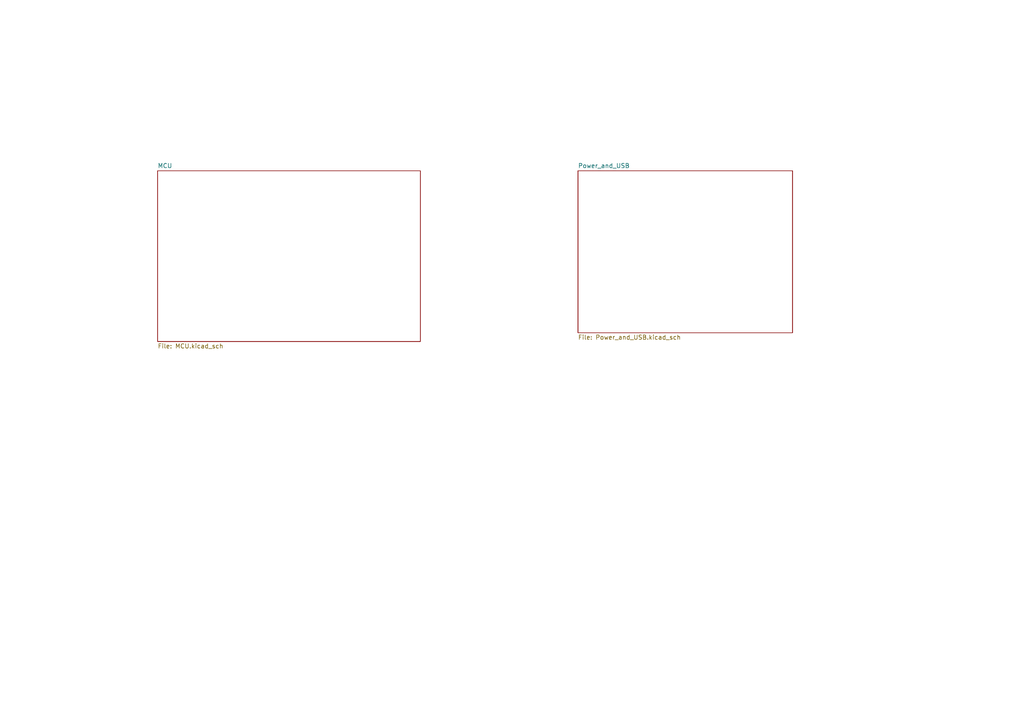
<source format=kicad_sch>
(kicad_sch
	(version 20231120)
	(generator "eeschema")
	(generator_version "8.0")
	(uuid "6eec0a00-b981-436b-840a-545380f4549d")
	(paper "A4")
	(lib_symbols)
	(sheet
		(at 167.64 49.53)
		(size 62.23 46.99)
		(fields_autoplaced yes)
		(stroke
			(width 0.1524)
			(type solid)
		)
		(fill
			(color 0 0 0 0.0000)
		)
		(uuid "9066b10f-e31c-44bf-bdb8-540791662959")
		(property "Sheetname" "Power_and_USB"
			(at 167.64 48.8184 0)
			(effects
				(font
					(size 1.27 1.27)
				)
				(justify left bottom)
			)
		)
		(property "Sheetfile" "Power_and_USB.kicad_sch"
			(at 167.64 97.1046 0)
			(effects
				(font
					(size 1.27 1.27)
				)
				(justify left top)
			)
		)
		(instances
			(project "BluePill"
				(path "/6eec0a00-b981-436b-840a-545380f4549d"
					(page "3")
				)
			)
		)
	)
	(sheet
		(at 45.72 49.53)
		(size 76.2 49.53)
		(fields_autoplaced yes)
		(stroke
			(width 0.1524)
			(type solid)
		)
		(fill
			(color 0 0 0 0.0000)
		)
		(uuid "e93b1517-db6c-4b41-8c93-0ea925ca1ec1")
		(property "Sheetname" "MCU"
			(at 45.72 48.8184 0)
			(effects
				(font
					(size 1.27 1.27)
				)
				(justify left bottom)
			)
		)
		(property "Sheetfile" "MCU.kicad_sch"
			(at 45.72 99.6446 0)
			(effects
				(font
					(size 1.27 1.27)
				)
				(justify left top)
			)
		)
		(instances
			(project "BluePill"
				(path "/6eec0a00-b981-436b-840a-545380f4549d"
					(page "2")
				)
			)
		)
	)
	(sheet_instances
		(path "/"
			(page "1")
		)
	)
)

</source>
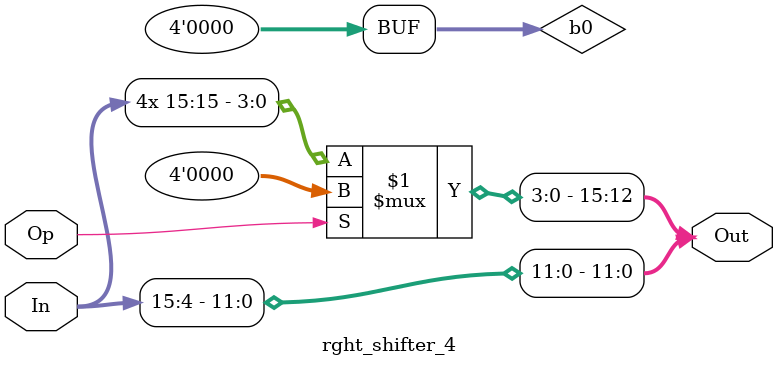
<source format=v>
/*
    shift/rotate the input to the right by four bits
    Op is 1, shift
    Op is 0, rotate
 */
module rght_shifter_4 (In, Op, Out);
    parameter   N = 16;
   	parameter	  B = 4;

   	input[N-1:0]    In;
   	input			      Op;
   	output[N-1:0]   Out;

   	// B bits of 0
   	wire[B-1:0] b0 = {B{1'b0}};
    // shift/rotate the input by B bits
    assign Out = {Op ? b0 : {B{In[N-1]}}, In[N-1:B]};
endmodule   
</source>
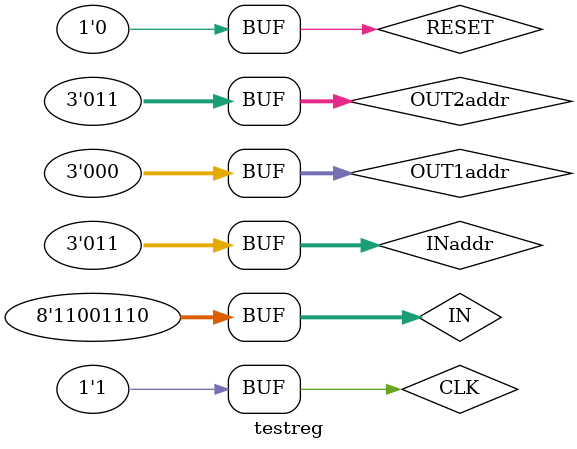
<source format=v>
module reg_file(IN, OUT1, OUT2, INaddr, OUT1addr, OUT2addr, CLK, RESET);

input[7:0] IN;
input[2:0] INaddr,OUT1addr,OUT2addr;
input wire RESET,CLK;
output reg [7:0] OUT1,OUT2;

reg[7:0] R0,R1,R2,R3,R4,R5,R6,R7;
 initial begin
  R0 = 8'b00000000;
  R1 = 8'b00000000;
  R2 = 8'b00000000;
  R3 = 8'b00000000;
  R4 = 8'b00000000;
  R5 = 8'b00000000;
  R6 = 8'b00000000;
  R7 = 8'b00000000;
end
always @(posedge RESET) begin
  R0 = 8'b00000000;
  R1 = 8'b00000000;
  R2 = 8'b00000000;
  R3 = 8'b00000000;
  R4 = 8'b00000000;
  R5 = 8'b00000000;
  R6 = 8'b00000000;
  R7 = 8'b00000000;
end


always @(negedge CLK) begin
   case(INaddr)
    3'b000:R0=IN;
    3'b001:R1=IN;
    3'b010:R2=IN;
    3'b011:R3=IN;
    3'b100:R4=IN;
    3'b101:R5=IN;
    3'b110:R6=IN;
    3'b111:R7=IN;
   endcase
end


always @(posedge CLK) begin
   case(OUT1addr)
    3'b000:OUT1=R0;
    3'b001:OUT1=R1;
    3'b010:OUT1=R2;
    3'b011:OUT1=R3;
    3'b100:OUT1=R4;
    3'b101:OUT1=R5;
    3'b110:OUT1=R6;
    3'b111:OUT1=R7;
   endcase

   case(OUT2addr)
    3'b000:OUT2=R0;
    3'b001:OUT2=R1;
    3'b010:OUT2=R2;
    3'b011:OUT2=R3;
    3'b100:OUT2=R4;
    3'b101:OUT2=R5;
    3'b110:OUT2=R6;
    3'b111:OUT2=R7;
   endcase
end
endmodule

module testreg;
 reg[7:0] IN;
 reg[2:0] INaddr,OUT1addr,OUT2addr;
 reg RESET,CLK;
 wire [7:0] OUT1,OUT2;

  reg_file register (IN, OUT1, OUT2, INaddr, OUT1addr, OUT2addr, CLK, RESET);
  
  initial begin
    RESET = 1'b0;
    INaddr = 3'b000;OUT1addr= 3'b000;OUT2addr= 3'b010;IN= 8'b11001100;
    #5
    $monitor(" IN = %b, OUT1= %b, OUT2= %b,INaddr= %b,OUT1addr= %b,OUT2addr= %b,CLK= %b,RESET= %b, ",IN, OUT1, OUT2, INaddr, OUT1addr, OUT2addr, CLK, RESET);
    CLK =1'b1;
    #5;
    CLK =1'b0;
    #5;
    CLK =1'b1;
    #5;
    INaddr = 3'b011;OUT1addr= 3'b000;OUT2addr= 3'b011;IN= 8'b11001110;
    #5
    CLK =1'b0;
    #5
    CLK =1'b1;
 end
endmodule

</source>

= = = =

**Directions:** Set down all entries above again, exactly, without images.

**Solution for this exercise:**
<source format=kicad_sch>
(kicad_sch
	(version 20231120)
	(generator "eeschema")
	(generator_version "8.0")
	(uuid "6eec0a00-b981-436b-840a-545380f4549d")
	(paper "A4")
	(lib_symbols)
	(sheet
		(at 167.64 49.53)
		(size 62.23 46.99)
		(fields_autoplaced yes)
		(stroke
			(width 0.1524)
			(type solid)
		)
		(fill
			(color 0 0 0 0.0000)
		)
		(uuid "9066b10f-e31c-44bf-bdb8-540791662959")
		(property "Sheetname" "Power_and_USB"
			(at 167.64 48.8184 0)
			(effects
				(font
					(size 1.27 1.27)
				)
				(justify left bottom)
			)
		)
		(property "Sheetfile" "Power_and_USB.kicad_sch"
			(at 167.64 97.1046 0)
			(effects
				(font
					(size 1.27 1.27)
				)
				(justify left top)
			)
		)
		(instances
			(project "BluePill"
				(path "/6eec0a00-b981-436b-840a-545380f4549d"
					(page "3")
				)
			)
		)
	)
	(sheet
		(at 45.72 49.53)
		(size 76.2 49.53)
		(fields_autoplaced yes)
		(stroke
			(width 0.1524)
			(type solid)
		)
		(fill
			(color 0 0 0 0.0000)
		)
		(uuid "e93b1517-db6c-4b41-8c93-0ea925ca1ec1")
		(property "Sheetname" "MCU"
			(at 45.72 48.8184 0)
			(effects
				(font
					(size 1.27 1.27)
				)
				(justify left bottom)
			)
		)
		(property "Sheetfile" "MCU.kicad_sch"
			(at 45.72 99.6446 0)
			(effects
				(font
					(size 1.27 1.27)
				)
				(justify left top)
			)
		)
		(instances
			(project "BluePill"
				(path "/6eec0a00-b981-436b-840a-545380f4549d"
					(page "2")
				)
			)
		)
	)
	(sheet_instances
		(path "/"
			(page "1")
		)
	)
)

</source>
<source format=v>
/*
    shift/rotate the input to the right by four bits
    Op is 1, shift
    Op is 0, rotate
 */
module rght_shifter_4 (In, Op, Out);
    parameter   N = 16;
   	parameter	  B = 4;

   	input[N-1:0]    In;
   	input			      Op;
   	output[N-1:0]   Out;

   	// B bits of 0
   	wire[B-1:0] b0 = {B{1'b0}};
    // shift/rotate the input by B bits
    assign Out = {Op ? b0 : {B{In[N-1]}}, In[N-1:B]};
endmodule   
</source>
<source format=v>
module reg_file(IN, OUT1, OUT2, INaddr, OUT1addr, OUT2addr, CLK, RESET);

input[7:0] IN;
input[2:0] INaddr,OUT1addr,OUT2addr;
input wire RESET,CLK;
output reg [7:0] OUT1,OUT2;

reg[7:0] R0,R1,R2,R3,R4,R5,R6,R7;
 initial begin
  R0 = 8'b00000000;
  R1 = 8'b00000000;
  R2 = 8'b00000000;
  R3 = 8'b00000000;
  R4 = 8'b00000000;
  R5 = 8'b00000000;
  R6 = 8'b00000000;
  R7 = 8'b00000000;
end
always @(posedge RESET) begin
  R0 = 8'b00000000;
  R1 = 8'b00000000;
  R2 = 8'b00000000;
  R3 = 8'b00000000;
  R4 = 8'b00000000;
  R5 = 8'b00000000;
  R6 = 8'b00000000;
  R7 = 8'b00000000;
end


always @(negedge CLK) begin
   case(INaddr)
    3'b000:R0=IN;
    3'b001:R1=IN;
    3'b010:R2=IN;
    3'b011:R3=IN;
    3'b100:R4=IN;
    3'b101:R5=IN;
    3'b110:R6=IN;
    3'b111:R7=IN;
   endcase
end


always @(posedge CLK) begin
   case(OUT1addr)
    3'b000:OUT1=R0;
    3'b001:OUT1=R1;
    3'b010:OUT1=R2;
    3'b011:OUT1=R3;
    3'b100:OUT1=R4;
    3'b101:OUT1=R5;
    3'b110:OUT1=R6;
    3'b111:OUT1=R7;
   endcase

   case(OUT2addr)
    3'b000:OUT2=R0;
    3'b001:OUT2=R1;
    3'b010:OUT2=R2;
    3'b011:OUT2=R3;
    3'b100:OUT2=R4;
    3'b101:OUT2=R5;
    3'b110:OUT2=R6;
    3'b111:OUT2=R7;
   endcase
end
endmodule

module testreg;
 reg[7:0] IN;
 reg[2:0] INaddr,OUT1addr,OUT2addr;
 reg RESET,CLK;
 wire [7:0] OUT1,OUT2;

  reg_file register (IN, OUT1, OUT2, INaddr, OUT1addr, OUT2addr, CLK, RESET);
  
  initial begin
    RESET = 1'b0;
    INaddr = 3'b000;OUT1addr= 3'b000;OUT2addr= 3'b010;IN= 8'b11001100;
    #5
    $monitor(" IN = %b, OUT1= %b, OUT2= %b,INaddr= %b,OUT1addr= %b,OUT2addr= %b,CLK= %b,RESET= %b, ",IN, OUT1, OUT2, INaddr, OUT1addr, OUT2addr, CLK, RESET);
    CLK =1'b1;
    #5;
    CLK =1'b0;
    #5;
    CLK =1'b1;
    #5;
    INaddr = 3'b011;OUT1addr= 3'b000;OUT2addr= 3'b011;IN= 8'b11001110;
    #5
    CLK =1'b0;
    #5
    CLK =1'b1;
 end
endmodule

</source>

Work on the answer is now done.